Iraqi refugees, who fled the Iraqi city of Mosul due to the fighting between government forces and ISIS, stand next to tents at the UN-run al-Hol refugee camp in Syria's Hasakeh province on Dec. 5, 2016. (DELIL SOULEIMAN/AFP/Getty Images)
Iraqi refugees, who fled the Iraqi city of Mosul due to the fighting between government forces and ISIS, stand next to tents at the UN-run al-Hol refugee camp in Syria’s Hasakeh province on Dec. 5. (Delil Souleiman/AFP/Getty Images)

As it stands, the refugee program, which has been in place since the 1970s and has accepted more than 3 million people fleeing persecution, is equipped with some stringent procedures, something Arbeiter said he values.
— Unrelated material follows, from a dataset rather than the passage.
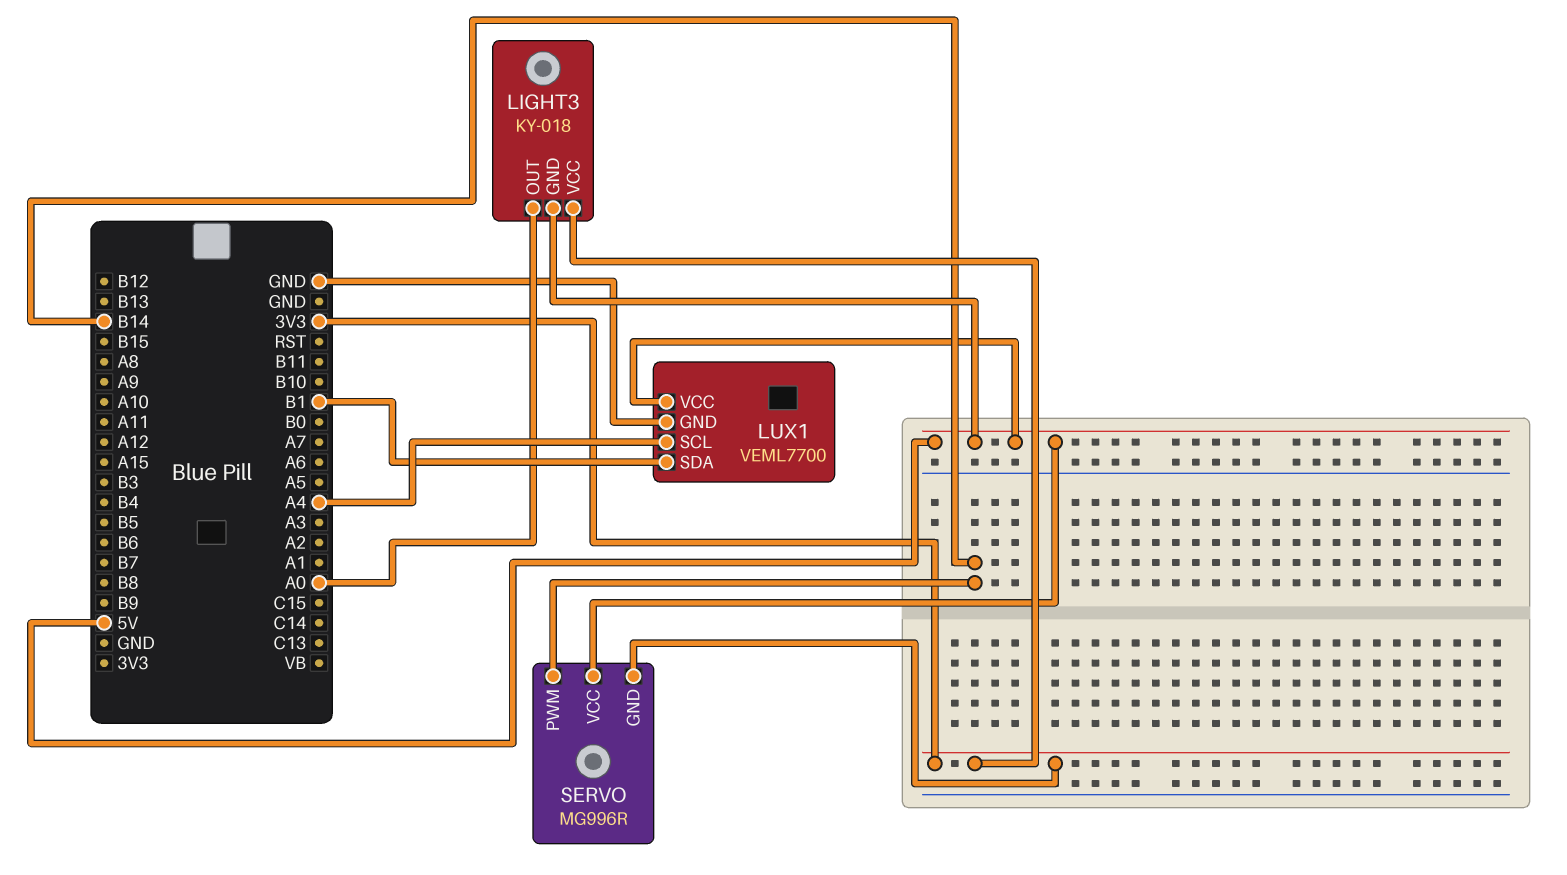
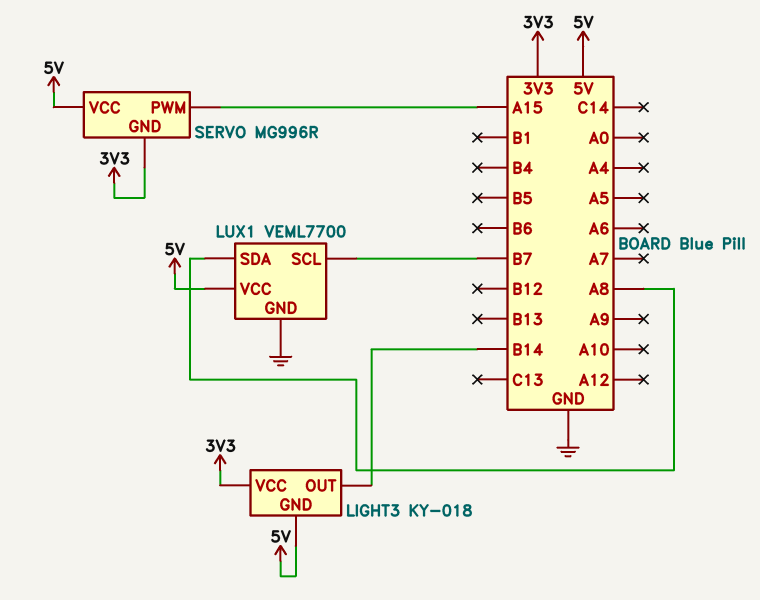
LIGHT3 pin OUT: A0 -> B14
LUX1 pin SCL: A4 -> B7
LUX1 pin SDA: B1 -> A8
SERVO pin PWM: B14 -> A15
All refugees, for example, are subject to strict background checks by the Department of Homeland Security prior to entering the U.S. and potential refugees are processed in conjunction with nine nonprofit organizations, such as World Relief, and not solely by the government.

In addition, following weekly meetings about who will be accepted between the State Department and the non-governmental organizations, the refugees are sent all over the U.S. and are required to repay the cost of their flight into the country and apply for jobs once here.

“We disagree [with] the notion that security and compassion are mutually exclusive and that the only way to address security is to completely close down the program for four months,” Arbeiter said.

An unintended consequence of Trump’s executive order, the World Relief president highlighted, is the damage it would likely do to the infrastructure of NGOs currently aiding refugees. When there no refugees to aide, Arbeiter said, there is concern that organizations like his would be forced to “dismantle significant infrastructure, including expertise and experience gained over decades” because many specialists can’t afford to wait four months for work that may or may not return.

In Arbeiter’s mind that shouldn’t even be an option.

“I wonder sometimes if our grandchildren will ask us what some of us asked our grandparents,” he pondered, recalling the Jews who were seeking refuge from Nazi Germany in the 1930s. “Our children and grandchildren may ask of us: ‘What did you know and what did you do in the worst humanitarian crisis in history?'”

“‘Did you walk courageously and with compassion and with appropriate care for security,'” he continued, “‘or did you simply close the doors?'”

Arbeiter, who wrote last year that it is “America’s duty” to accept refugees and that Syria’s children “are the world’s responsibility,” told TheBlaze that World Relief has written to the Trump administration, offering to collaborate with the president as he considers retooling the current refugee process.